ART | CRITIQUE

La Femme qui se vit disparaître

PLaurent Perbos
@12 Jan 2008

Pour sa première exposition personnelle à la galerie Yvon Lambert, Alice Anderson présente une nouvelle installation et une vidéo qui nous plongent dans un univers mystérieux, mélange de réel et d’imaginaire pour une possible autobiographie. De l’autre côté du miroir nous sommes invités à vivre un rêve dont le parcours labyrinthique nous rapproche des contes pour enfants.

Espace modifié: le plafond est abaissé et nous sommes obligés de baisser la tête pour entrer dans la première salle. En perturbant notre rapport à la pièce, l’artiste impose dès le départ l’atmosphère dans laquelle nous allons évoluer. Comme dans les souvenirs flous d’un rêve trop lointain, les dimensions du lieu ne sont pas adaptées à notre taille.
Notre regard se heurte à cette boîte dont nous sommes prisonniers. Les murs dénudés et blancs laissent une lumière crue tapisser leurs surfaces. Seule une chaise miniature aux pieds fins et démesurément hauts souligne la présence d’une poupée immobile. Ce jouet, dont le visage figé n’est autre qu’un autoportrait de l’artiste, surveille l’endroit. Le badge cousu sur la poitrine de cette marionnette nous indique le titre de l’oeuvre, Invigilator, et la fonction de vigile que ce pantin est censé remplir.

Alice Anderson observe. Mais que scrute-t-elle dans ce lieu désert. Nos faits et gestes sont-ils soumis à une analyse? L’étrangeté laisse place au malaise d’une question qui reste en suspens: Qu’est-ce qui s’expose ici? Rien. Ou peut-être simplement notre présence et notre façon d’habiter l’espace.
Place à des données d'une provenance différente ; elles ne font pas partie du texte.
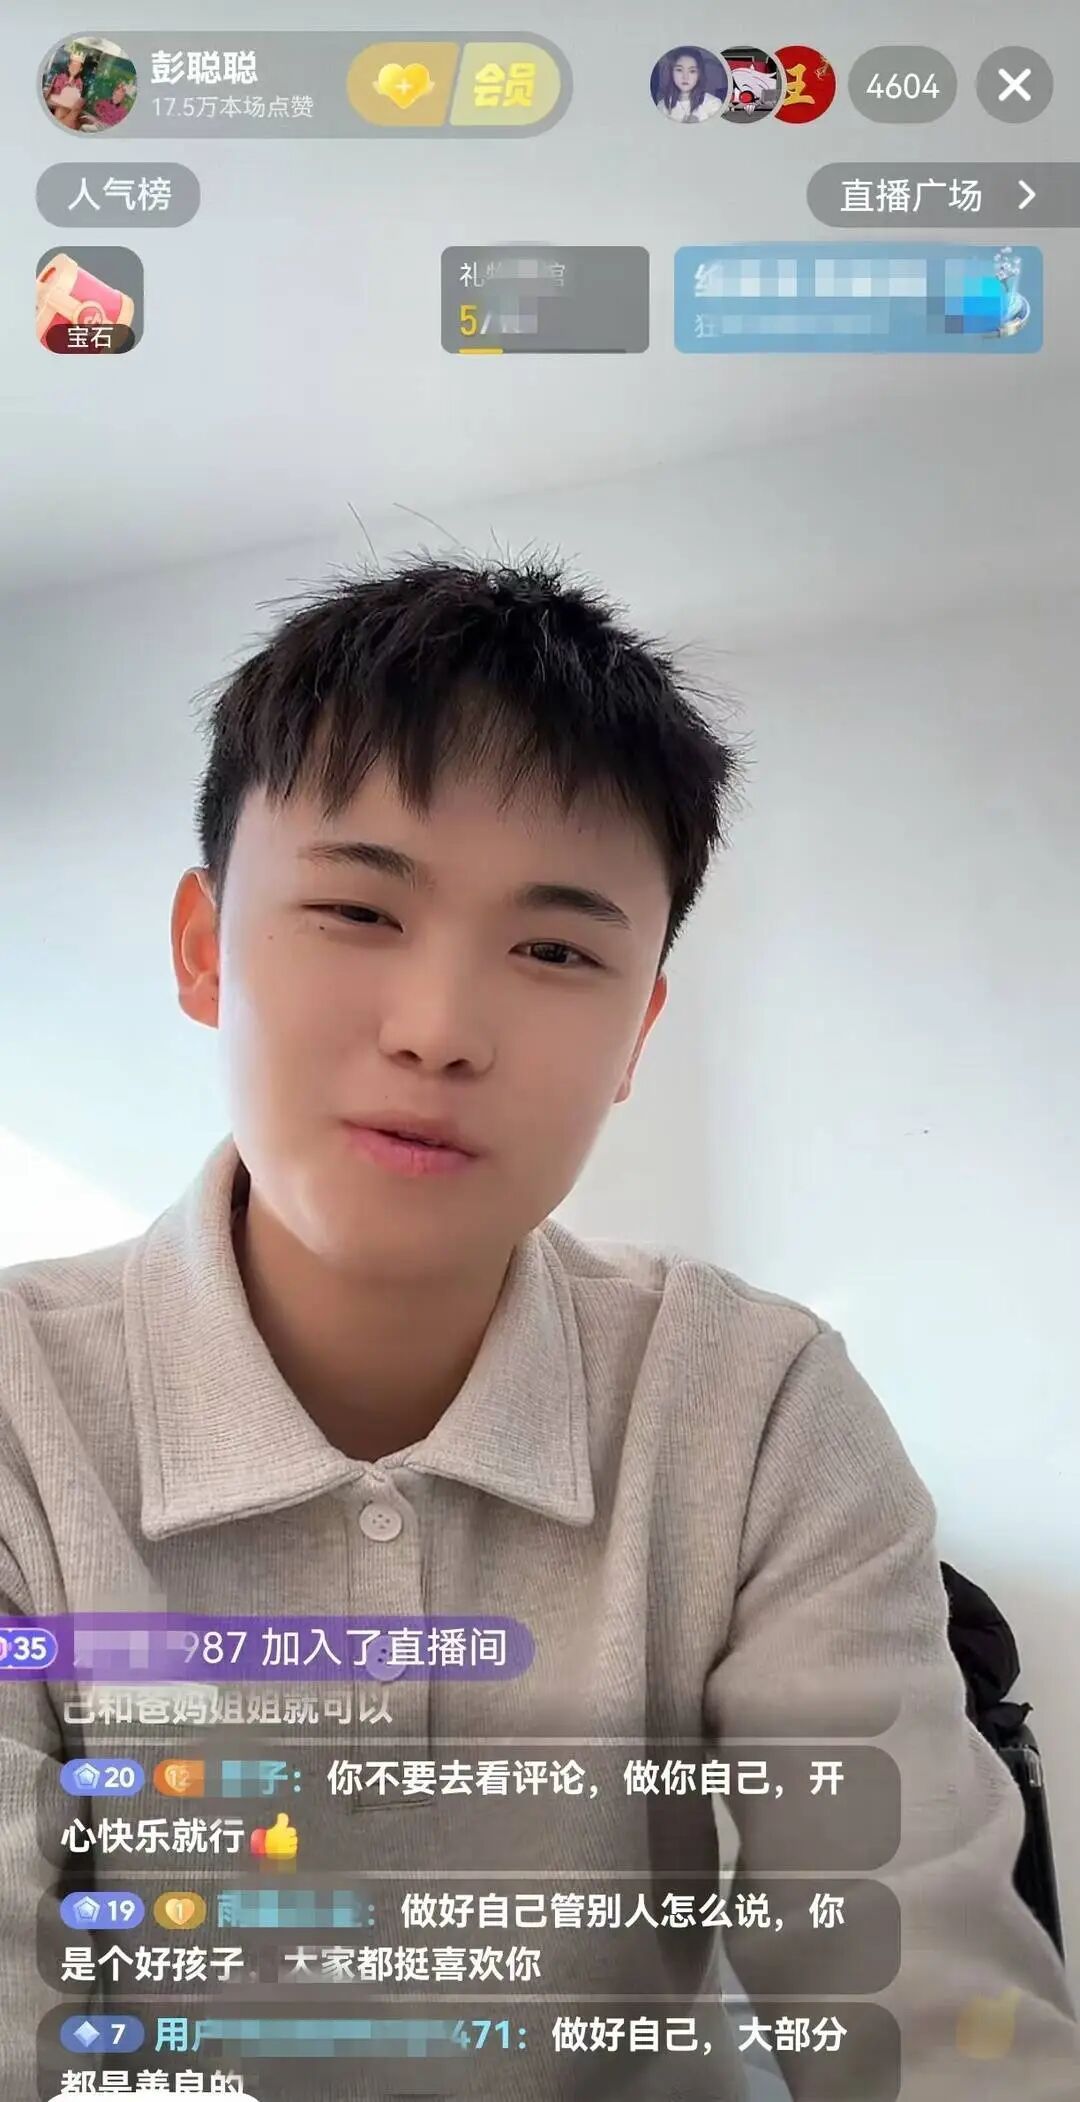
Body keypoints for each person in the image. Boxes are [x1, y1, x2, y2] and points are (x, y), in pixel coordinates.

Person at [1, 554, 1078, 2099]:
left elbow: (928, 1997)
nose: (440, 1028)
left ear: (638, 1030)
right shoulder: (22, 1410)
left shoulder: (755, 1404)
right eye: (357, 907)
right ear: (204, 944)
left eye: (558, 949)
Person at [654, 46, 727, 124]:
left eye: (692, 71)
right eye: (679, 70)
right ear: (671, 72)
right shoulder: (662, 106)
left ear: (699, 74)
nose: (685, 77)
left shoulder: (713, 104)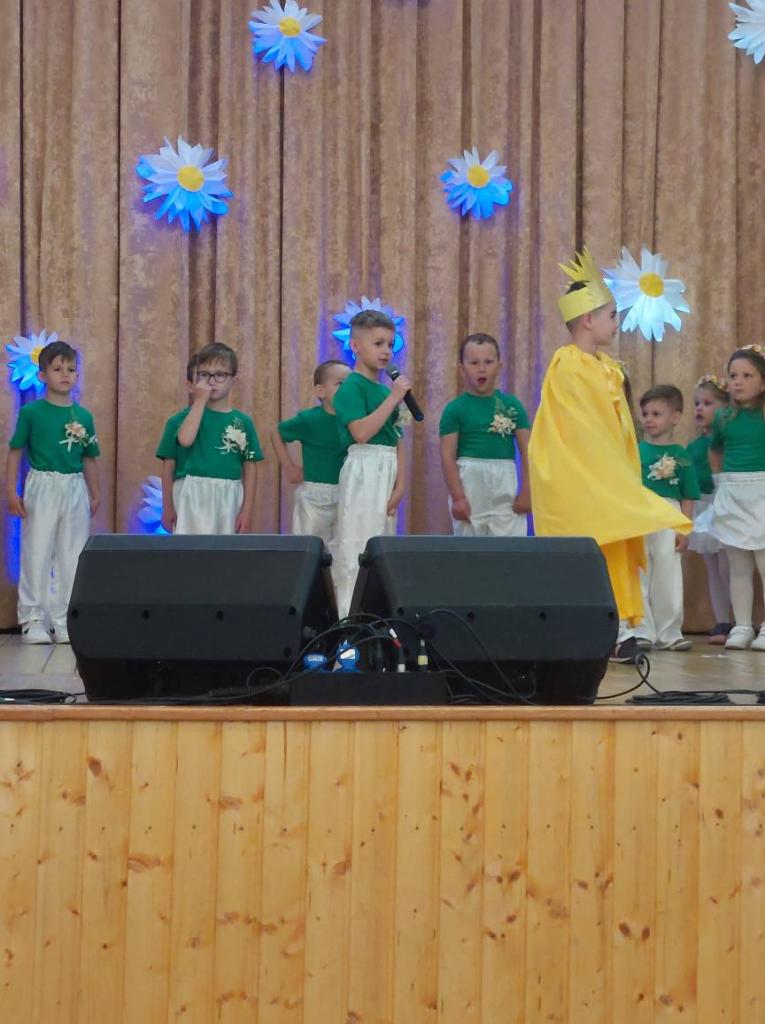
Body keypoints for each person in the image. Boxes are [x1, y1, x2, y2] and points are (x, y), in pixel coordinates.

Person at [528, 248, 691, 664]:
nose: (616, 323)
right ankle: (586, 629)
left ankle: (620, 630)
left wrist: (620, 472)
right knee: (588, 549)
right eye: (612, 315)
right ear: (588, 319)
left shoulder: (607, 367)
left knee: (615, 546)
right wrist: (601, 471)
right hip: (583, 480)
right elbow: (576, 427)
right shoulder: (567, 365)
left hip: (609, 475)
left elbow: (617, 428)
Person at [6, 340, 100, 644]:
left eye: (71, 369)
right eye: (58, 369)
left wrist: (95, 492)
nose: (65, 374)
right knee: (37, 550)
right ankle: (33, 619)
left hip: (74, 487)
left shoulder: (83, 416)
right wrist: (11, 491)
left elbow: (89, 458)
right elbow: (15, 451)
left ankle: (64, 619)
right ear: (42, 375)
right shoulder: (32, 412)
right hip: (42, 485)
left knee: (72, 553)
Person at [332, 310, 412, 618]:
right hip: (364, 469)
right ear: (355, 346)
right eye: (378, 343)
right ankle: (349, 617)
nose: (386, 351)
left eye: (390, 344)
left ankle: (376, 618)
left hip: (386, 469)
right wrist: (394, 398)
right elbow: (361, 433)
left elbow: (397, 439)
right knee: (358, 542)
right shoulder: (351, 387)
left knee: (381, 542)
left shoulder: (383, 390)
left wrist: (400, 485)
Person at [156, 342, 262, 534]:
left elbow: (250, 468)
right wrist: (168, 506)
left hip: (229, 494)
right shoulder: (181, 420)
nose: (212, 381)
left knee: (225, 549)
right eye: (204, 375)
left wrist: (247, 511)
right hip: (193, 493)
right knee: (192, 548)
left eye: (220, 375)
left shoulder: (243, 422)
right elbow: (184, 441)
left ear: (233, 381)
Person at [439, 332, 530, 536]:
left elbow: (528, 451)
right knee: (470, 548)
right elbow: (447, 457)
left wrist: (527, 491)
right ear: (461, 368)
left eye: (488, 362)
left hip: (505, 487)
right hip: (470, 487)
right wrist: (458, 498)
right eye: (474, 363)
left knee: (510, 545)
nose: (482, 368)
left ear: (499, 366)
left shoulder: (512, 405)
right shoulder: (455, 409)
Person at [635, 385, 700, 651]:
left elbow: (688, 496)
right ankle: (641, 631)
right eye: (645, 414)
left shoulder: (681, 456)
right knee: (639, 574)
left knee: (668, 574)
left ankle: (670, 633)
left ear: (675, 417)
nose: (649, 419)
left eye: (656, 414)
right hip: (639, 516)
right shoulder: (635, 451)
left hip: (669, 516)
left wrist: (684, 529)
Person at [709, 345, 765, 650]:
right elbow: (715, 450)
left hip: (762, 492)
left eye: (747, 375)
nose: (738, 382)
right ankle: (742, 626)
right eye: (733, 376)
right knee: (739, 566)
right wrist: (720, 480)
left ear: (763, 382)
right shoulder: (723, 417)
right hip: (733, 493)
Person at [271, 359, 351, 548]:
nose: (347, 389)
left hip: (347, 493)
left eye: (350, 384)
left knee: (342, 549)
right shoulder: (309, 419)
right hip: (314, 497)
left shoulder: (354, 421)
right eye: (340, 383)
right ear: (320, 391)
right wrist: (289, 467)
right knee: (309, 547)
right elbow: (276, 432)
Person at [687, 374, 732, 644]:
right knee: (712, 568)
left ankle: (741, 620)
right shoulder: (693, 447)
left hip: (725, 504)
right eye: (696, 404)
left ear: (725, 407)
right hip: (703, 507)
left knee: (728, 567)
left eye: (707, 403)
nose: (699, 409)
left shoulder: (726, 443)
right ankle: (722, 621)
Le bruit de son film diffusé tout à côté attire notre attention et nous permet d’échapper à ce moment d’introspection silencieuse.

La femme qui se vit disparaître. Réminiscences est projeté dans une petite «salle» et oblige le spectateur à une certaine promiscuité avec les images. L’artiste nous emprisonne avec «une femme fantôme qui ne cesse de revivre le jour de sa propre disparition sans en comprendre les circonstances».
Bannie par sa mère pour avoir commis un crime, elle se rattache à ce souvenir sans pouvoir échapper à ses conséquences. Les histoires de famille dans les contes et leurs interprétations freudiennes sont une base de travail pour Alice Anderson. Pour elle, les relations père-mère-enfants déterminent et construisent les êtres.
En utilisant des poupées, images réduites et manipulables de l’homme et de ses comportements, elle explore notre inconscient. Elle le décortique sans retenue et laisse s’échapper de ces mises en scène des échos surréalistes qui nous interrogent sur notre propre vécu.

Alice Anderson
— La Femme qui se vit disparaître. Réminiscences, 2006.
Vidéo. 8 minutes 40 secondes.
— Invigilator, 2007. Installation. Dimensions variables.